Abdallat Mohammad, Leo Rachel T, Sugarbaker Evert A, McAllister Miles, Xie Yue, Mazzola Emanuele, Silvestri Mia, Bueno Raphael, Jaklitsch Michael, Ugalde Paula, Swanson Scott J, Wiener Daniel
Brigham and Women's Hospital, Division of Thoracic Surgery.
Dana Farber Cancer Institute.
Ann Thorac Surg. 2025 Aug 8. doi: 10.1016/j.athoracsur.2025.07.020.
With widespread adoption of segmentectomy for early-stage non-small cell lung cancer (NSCLC), the need to convert segmentectomy to lobectomy for nodal disease comes into question. We aimed to determine whether extent of resection impacts overall survival or locoregional recurrence-free survival (LRFS) in patients with occult N1 NSCLC.
We identified patients who underwent segmentectomy or lobectomy for NSCLC and were upstaged from cN0 to pN1 in our prospective institutional database from 01/2006-01/2023. Patients receiving neoadjuvant treatment, or parenchymal resection beyond the segment(s) or lobe of interest were excluded. Propensity-score weighting was used to control for potential confounders. Overall survival and LRFS were evaluated using Kaplan-Meier curves and compared with log-rank tests. Cox proportional hazards regression was used to calculate hazard ratios.
Of 185 patients with occult N1 disease: 30 (16.2%) underwent segmentectomy and 155 (83.8%) lobectomy. Patients undergoing lobectomy had larger pathological tumor sizes than those undergoing segmentectomy (3.4cm [IQR:2.30-4.45] vs. 1.95cm [1.43-2.83], p<0.005). There was no difference in rates of adjuvant therapy between segmentectomy and lobectomy (67% vs. 70%, p=0.7). Median follow-up was 60 months. There were no differences in 5-year survival or LRFS between segmentectomy and lobectomy before or after propensity weighting (weighted overall survival:79.69% vs. 66.22%, log-rank p=0.401). In multivariable analysis of survival and recurrence, procedure type was not a predictor of outcome.
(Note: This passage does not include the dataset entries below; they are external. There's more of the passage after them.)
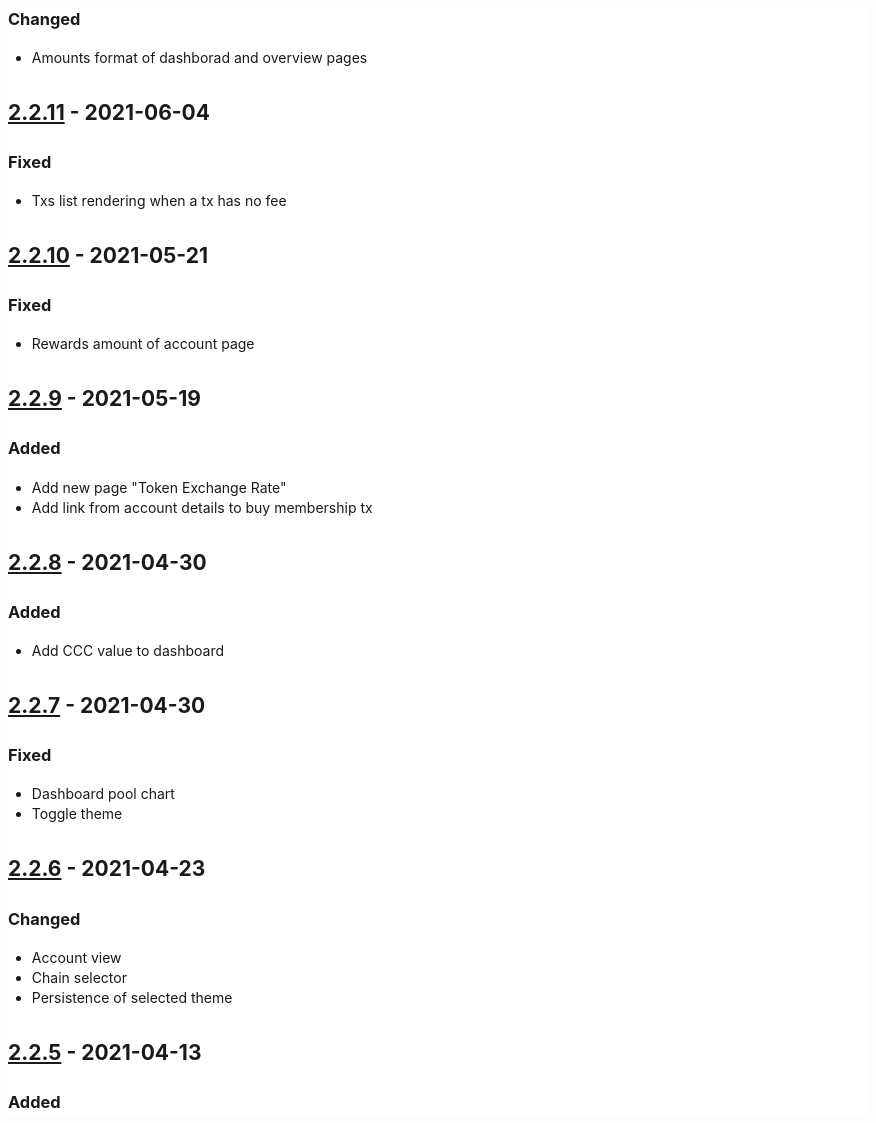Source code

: ### Changed

- Amounts format of dashborad and overview pages

## [2.2.11] - 2021-06-04

### Fixed

- Txs list rendering when a tx has no fee

## [2.2.10] - 2021-05-21

### Fixed

- Rewards amount of account page

## [2.2.9] - 2021-05-19

### Added

- Add new page "Token Exchange Rate"
- Add link from account details to buy membership tx

## [2.2.8] - 2021-04-30

### Added

- Add CCC value to dashboard

## [2.2.7] - 2021-04-30

### Fixed

- Dashboard pool chart
- Toggle theme

## [2.2.6] - 2021-04-23

### Changed

- Account view
- Chain selector
- Persistence of selected theme

## [2.2.5] - 2021-04-13

### Added


[4.12.5]: https://github.com/commercionetwork/almerico/compare/v4.12.4...v4.12.5
[4.12.4]: https://github.com/commercionetwork/almerico/compare/v4.12.3...v4.12.4
[4.12.3]: https://github.com/commercionetwork/almerico/compare/v4.12.2...v4.12.3
[4.12.2]: https://github.com/commercionetwork/almerico/compare/v4.12.1...v4.12.2
[4.12.1]: https://github.com/commercionetwork/almerico/compare/v4.12.0...v4.12.1
[4.12.0]: https://github.com/commercionetwork/almerico/compare/v4.11.6...v4.12.0
[4.11.6]: https://github.com/commercionetwork/almerico/compare/v4.11.5...v4.11.6
[4.11.5]: https://github.com/commercionetwork/almerico/compare/v4.11.4...v4.11.5
[4.11.4]: https://github.com/commercionetwork/almerico/compare/v4.11.3...v4.11.4
[4.11.3]: https://github.com/commercionetwork/almerico/compare/v4.11.2...v4.11.3
[4.11.2]: https://github.com/commercionetwork/almerico/compare/v4.10.11...v4.11.2
[4.10.11]: https://github.com/commercionetwork/almerico/compare/v4.10.10...v4.10.11
[4.10.10]: https://github.com/commercionetwork/almerico/compare/v4.10.9...v4.10.10
[4.10.9]: https://github.com/commercionetwork/almerico/compare/v4.10.8...v4.10.9
[4.10.8]: https://github.com/commercionetwork/almerico/compare/v4.10.7...v4.10.8
[4.10.7]: https://github.com/commercionetwork/almerico/compare/v4.10.6...v4.10.7
[4.10.6]: https://github.com/commercionetwork/almerico/compare/v4.10.5...v4.10.6
[4.10.5]: https://github.com/commercionetwork/almerico/compare/v4.10.4...v4.10.5
[4.10.4]: https://github.com/commercionetwork/almerico/compare/v4.10.3...v4.10.4
[4.10.3]: https://github.com/commercionetwork/almerico/compare/v4.8.13...v4.10.3
[4.8.13]: https://github.com/commercionetwork/almerico/compare/v4.8.12...v4.8.13
[4.8.12]: https://github.com/commercionetwork/almerico/compare/v4.8.11...v4.8.12
[4.8.11]: https://github.com/commercionetwork/almerico/compare/v4.8.10...v4.8.11
[4.8.10]: https://github.com/commercionetwork/almerico/compare/v4.8.9...v4.8.10
[4.8.9]: https://github.com/commercionetwork/almerico/compare/v4.8.8...v4.8.9
[4.8.8]: https://github.com/commercionetwork/almerico/compare/v4.8.7...v4.8.8
[4.8.7]: https://github.com/commercionetwork/almerico/compare/v4.8.6...v4.8.7
[4.8.6]: https://github.com/commercionetwork/almerico/compare/v4.8.5...v4.8.6
[4.8.5]: https://github.com/commercionetwork/almerico/compare/v4.8.4...v4.8.5
[4.8.4]: https://github.com/commercionetwork/almerico/compare/v4.7.0...v4.8.4
[4.7.0]: https://github.com/commercionetwork/almerico/compare/v4.6.3...v4.7.0
[4.6.3]: https://github.com/commercionetwork/almerico/compare/v4.6.2...v4.6.3
[4.6.2]: https://github.com/commercionetwork/almerico/compare/v4.6.1...v4.6.2
[4.6.1]: https://github.com/commercionetwork/almerico/compare/v4.6.0...v4.6.1
[4.6.0]: https://github.com/commercionetwork/almerico/compare/v4.5.3...v4.6.0
[4.5.3]: https://github.com/commercionetwork/almerico/compare/v4.5.2...v4.5.3
[4.5.2]: https://github.com/commercionetwork/almerico/compare/v4.5.1...v4.5.2
[4.5.1]: https://github.com/commercionetwork/almerico/compare/v4.5.0...v4.5.1
[4.5.0]: https://github.com/commercionetwork/almerico/compare/v4.4.1...v4.5.0
[4.4.1]: https://github.com/commercionetwork/almerico/compare/v4.4.0...v4.4.1
[4.4.0]: https://github.com/commercionetwork/almerico/compare/v4.3.5...v4.4.0
[4.3.5]: https://github.com/commercionetwork/almerico/compare/v4.3.4...v4.3.5
[4.3.4]: https://github.com/commercionetwork/almerico/compare/v4.3.3...v4.3.4
[4.3.3]: https://github.com/commercionetwork/almerico/compare/v4.3.2...v4.3.3
[4.3.2]: https://github.com/commercionetwork/almerico/compare/v4.3.1...v4.3.2
[4.3.1]: https://github.com/commercionetwork/almerico/compare/v4.3.0...v4.3.1
[4.3.0]: https://github.com/commercionetwork/almerico/compare/v4.2.3...v4.3.0
[4.2.3]: https://github.com/commercionetwork/almerico/compare/v4.2.2...v4.2.3
[4.2.2]: https://github.com/commercionetwork/almerico/compare/v4.2.1...v4.2.2
[4.2.1]: https://github.com/commercionetwork/almerico/compare/v4.2.0...v4.2.1
[4.2.0]: https://github.com/commercionetwork/almerico/compare/v4.1.3...v4.2.0
[4.1.3]: https://github.com/commercionetwork/almerico/compare/v4.1.2...v4.1.3
[4.1.2]: https://github.com/commercionetwork/almerico/compare/v4.1.1...v4.1.2
[4.1.1]: https://github.com/commercionetwork/almerico/compare/v4.1.0...v4.1.1
[4.1.0]: https://github.com/commercionetwork/almerico/compare/v4.0.0...v4.1.0
[4.0.0]: https://github.com/commercionetwork/almerico/compare/v3.3.1...v4.0.0
[3.3.1]: https://github.com/commercionetwork/almerico/compare/v3.3.0...v3.3.1
[3.3.0]: https://github.com/commercionetwork/almerico/compare/v3.1.6...v3.3.0
[3.1.6]: https://github.com/commercionetwork/almerico/compare/v3.1.5...v3.1.6
[3.1.5]: https://github.com/commercionetwork/almerico/compare/v3.1.4...v3.1.5
[3.1.4]: https://github.com/commercionetwork/almerico/compare/v3.1.3...v3.1.4
[3.1.3]: https://github.com/commercionetwork/almerico/compare/v3.1.2...v3.1.3
[3.1.2]: https://github.com/commercionetwork/almerico/compare/v3.1.1...v3.1.2
[3.1.1]: https://github.com/commercionetwork/almerico/compare/v3.1.0...v3.1.1
[3.1.0]: https://github.com/commercionetwork/almerico/compare/v3.0.11...v3.1.0
[3.0.11]: https://github.com/commercionetwork/almerico/compare/v3.0.10...v3.0.11
[3.0.10]: https://github.com/commercionetwork/almerico/compare/v3.0.9...v3.0.10
[3.0.9]: https://github.com/commercionetwork/almerico/compare/v3.0.8...v3.0.9
[3.0.8]: https://github.com/commercionetwork/almerico/compare/v3.0.7...v3.0.8
[3.0.7]: https://github.com/commercionetwork/almerico/compare/v3.0.6...v3.0.7
[3.0.6]: https://github.com/commercionetwork/almerico/compare/v3.0.5...v3.0.6
[3.0.5]: https://github.com/commercionetwork/almerico/compare/v3.0.4...v3.0.5
[3.0.4]: https://github.com/commercionetwork/almerico/compare/v3.0.3...v3.0.4
[3.0.3]: https://github.com/commercionetwork/almerico/compare/v3.0.2...v3.0.3
[3.0.2]: https://github.com/commercionetwork/almerico/compare/v3.0.1...v3.0.2
[3.0.1]: https://github.com/commercionetwork/almerico/compare/v3.0.0...v3.0.1
[3.0.0]: https://github.com/commercionetwork/almerico/compare/v2.2.21...v3.0.0
[2.2.21]: https://github.com/commercionetwork/almerico/compare/v2.2.20...v2.2.21
[2.2.20]: https://github.com/commercionetwork/almerico/compare/v2.2.19...v2.2.20
[2.2.19]: https://github.com/commercionetwork/almerico/compare/v2.2.18...v2.2.19
[2.2.18]: https://github.com/commercionetwork/almerico/compare/v2.2.17...v2.2.18
[2.2.17]: https://github.com/commercionetwork/almerico/compare/v2.2.16...v2.2.17
[2.2.16]: https://github.com/commercionetwork/almerico/compare/v2.2.15...v2.2.16
[2.2.15]: https://github.com/commercionetwork/almerico/compare/v2.2.14...v2.2.15
[2.2.14]: https://github.com/commercionetwork/almerico/compare/v2.2.13...v2.2.14
[2.2.13]: https://github.com/commercionetwork/almerico/compare/v2.2.12...v2.2.13
[2.2.12]: https://github.com/commercionetwork/almerico/compare/v2.2.11...v2.2.12
[2.2.11]: https://github.com/commercionetwork/almerico/compare/v2.2.10...v2.2.11
[2.2.10]: https://github.com/commercionetwork/almerico/compare/v2.2.9...v2.2.10
[2.2.9]: https://github.com/commercionetwork/almerico/compare/v2.2.8...v2.2.9
[2.2.8]: https://github.com/commercionetwork/almerico/compare/v2.2.7...v2.2.8
[2.2.7]: https://github.com/commercionetwork/almerico/compare/v2.2.6...v2.2.7
[2.2.6]: https://github.com/commercionetwork/almerico/compare/v2.2.5...v2.2.6
[2.2.5]: https://github.com/commercionetwork/almerico/compare/v2.2.4...v2.2.5
[2.2.4]: https://github.com/commercionetwork/almerico/compare/v2.2.3...v2.2.4
[2.2.3]: https://github.com/commercionetwork/almerico/compare/v2.2.2...v2.2.3
[2.2.2]: https://github.com/commercionetwork/almerico/compare/v2.2.1...v2.2.2
[2.2.1]: https://github.com/commercionetwork/almerico/compare/v2.2.0...v2.2.1
[2.2.0]: https://github.com/commercionetwork/almerico/compare/v0.0.4...v2.2.0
Segmentectomy is associated with similar overall survival and LRFS to lobectomy for patients with occult N1 NSCLC.
随着肺段切除术在早期非小细胞肺癌(NSCLC)中的广泛应用,对于因淋巴结疾病而将肺段切除术转换为肺叶切除术的需求引发了质疑。我们旨在确定切除范围是否会影响隐匿性N1期NSCLC患者的总生存期或无局部区域复发生存期(LRFS)。
我们在2006年1月至2023年1月的前瞻性机构数据库中,识别出因NSCLC接受肺段切除术或肺叶切除术且分期从cN0上调至pN1的患者。排除接受新辅助治疗或切除感兴趣的肺段或肺叶以外的实质组织的患者。采用倾向得分加权法控制潜在混杂因素。使用Kaplan-Meier曲线评估总生存期和LRFS,并通过对数秩检验进行比较。采用Cox比例风险回归计算风险比。
在185例隐匿性N1期疾病患者中,30例(16.2%)接受了肺段切除术,155例(83.8%)接受了肺叶切除术。接受肺叶切除术的患者病理肿瘤大小大于接受肺段切除术的患者(3.4cm[四分位间距:2.30 - 4.45] vs. 1.95cm[1.43 - 2.83],p<0.005)。肺段切除术和肺叶切除术的辅助治疗率无差异(67% vs. 70%,p = 0.7)。中位随访时间为60个月。在倾向加权前后,肺段切除术和肺叶切除术的5年生存率或LRFS均无差异(加权总生存期:79.69% vs. 66.22%,对数秩p = 0.401)。在生存和复发的多变量分析中,手术类型不是预后的预测因素。
对于隐匿性N1期NSCLC患者,肺段切除术与肺叶切除术的总生存期和LRFS相似。